Carpal Tunnel Syndrome: The Role of Occupational Factors Among 906 Workers




Background: Carpal tunnel syndrome (CTS) is common in the industrial setting. However, there is a controversy about the sole role of occupational ergonomic hazards in CTS. Objectives: This study was conducted among assembling workers of a detergent factory and computer users with the aims of A) determination of CTS prevalence and B) evaluation of personal risk factors and level of exposure to occupational risk factors via Quick Exposure Check (QEC)). Materials and Methods: In this descriptive cross-sectional study, 906 cases (332 assembling workers and 574 computer workers) were enrolled. CTS was assessed by symptoms on the Katz hand diagram and physical examination. QEC technique was applied to evaluate physical exposure to the risk factors. Results: According to this study, the prevalence of probable CTS was 14% in men and 8.9% in women; the rate of probable CTS was significantly higher in assembly workers than in computer users (P < 0.001).
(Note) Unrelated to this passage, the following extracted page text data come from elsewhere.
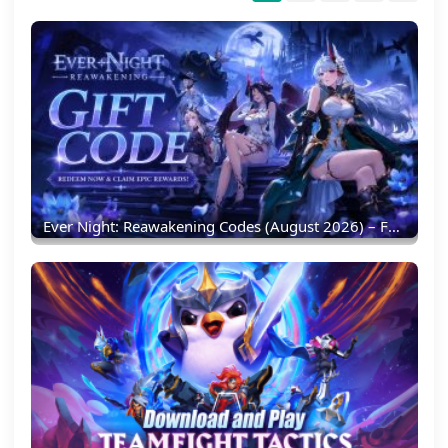
Ever Night: Reawakening Codes (August 2026) – Full List & Redemption Guide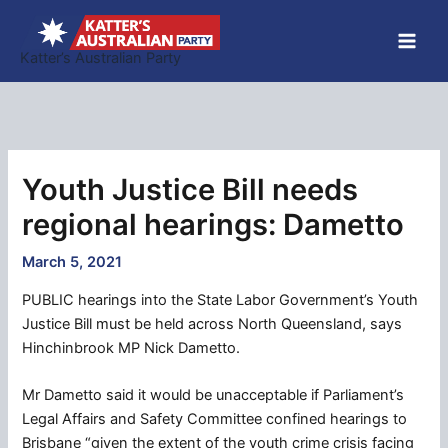
Skip
to
Katter’s Australian Party
content
Youth Justice Bill needs
regional hearings: Dametto
March 5, 2021
PUBLIC hearings into the State Labor Government’s Youth
Justice Bill must be held across North Queensland, says
Hinchinbrook MP Nick Dametto.
Mr Dametto said it would be unacceptable if Parliament’s
Legal Affairs and Safety Committee confined hearings to
Brisbane “given the extent of the youth crime crisis facing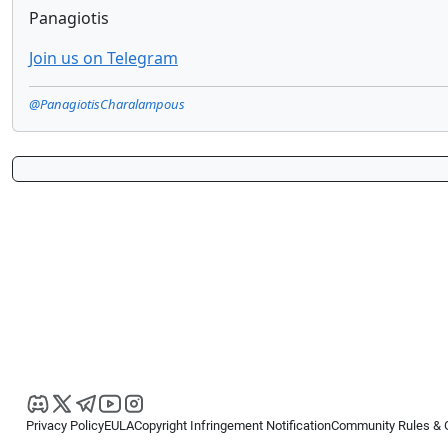
Panagiotis
Join us on Telegram
@PanagiotisCharalampous
Privacy Policy
EULA
Copyright Infringement Notification
Community Rules & 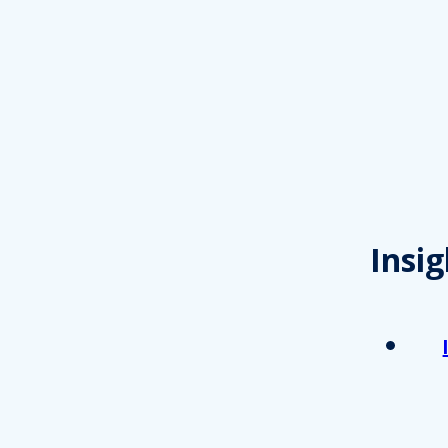
Insig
Mean age and work duration in the probable CTS group was statistically higher than in non-CTS group. But both groups were in the same range (fewer than 30, P = 0.024, 0.004); BMI in the probable CTS group was slightly lower than in non CTS group, but BMI in both groups were in the normal range. Wrist ratio > 0.7 correlated with increased risk of probable CTS (P < 0.001) Prevalence of probable CTS was significantly higher in third and fourth levels of QEC (P < 0.001). Conclusions: Although this article had limitations, our findings suggest that the level of occupational exposure is an indicator of CTS development.